The Millennium Saga … Continued
I read with great interest (actually panic!) Maggie Macary`s article on Year 2000 compliance. The panic came from the phrase “exception to the exception” relating to whether or not 2000 is a leap year. After research and testing, I came across two articles from the Royal Greenwich Observatory that set the whole thing straight. The rule Macary was referring to was a purported rule that years ending in “00” are usually not leap years, while the year 2000 is a leap year. Actually, the purported rule is not a rule at all. The rule is that every fourth year is a leap year (starting from the appropriate point of origin) but century years (years ending in “00”) are only leap years if evenly divisible by 400.

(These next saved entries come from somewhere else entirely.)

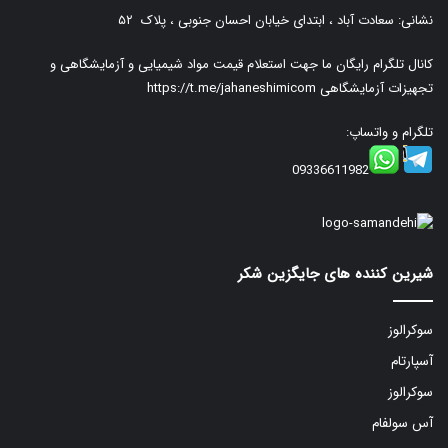
نشانی: سعادت آباد ، ابتدای خیابان احسان جنوبی ، پلاک ۵۲
کانال تلگرام رایگان ما جهت استعلام قیمت مواد شیمیایی و آزمایشگاهی و
تجهیزات آزمایشگاهی
https://t.me/jahaneshimicom
تلگرام و واتساپ:
09336611982
شیرین کننده های جایگزین شکر
سوکرالوز
آسپارتام
سوکرالوز
آس سولفام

For those interested in marking calendar dates when they should be retired from the computer business, mark your calendar Jan. 18, 2038 at 3:23 am. According to my calculations (and this might not be entirely accurate), that`s when time, stored in the very popular UNIX time format, will have its high order bit turned on for the first time. Thus any program with time incorrectly coded as a signed integer will fail date comparisons.
This will be a MUCH MORE DIFFICULT PROBLEM TO DETECT. Rather than simply being a problem germane to application programming, language compilers can screw this up as well. The bulk of most integer arithmetic is performed on 16 rather than 32 bit values, and compiler bugs can fester for years without being caught. If the year 2038 seems sufficiently far off for you to not worry about the problem, then you`ll understand why we`re in the current mess!
Donald S. Berkowitz, Berkeley, Calif.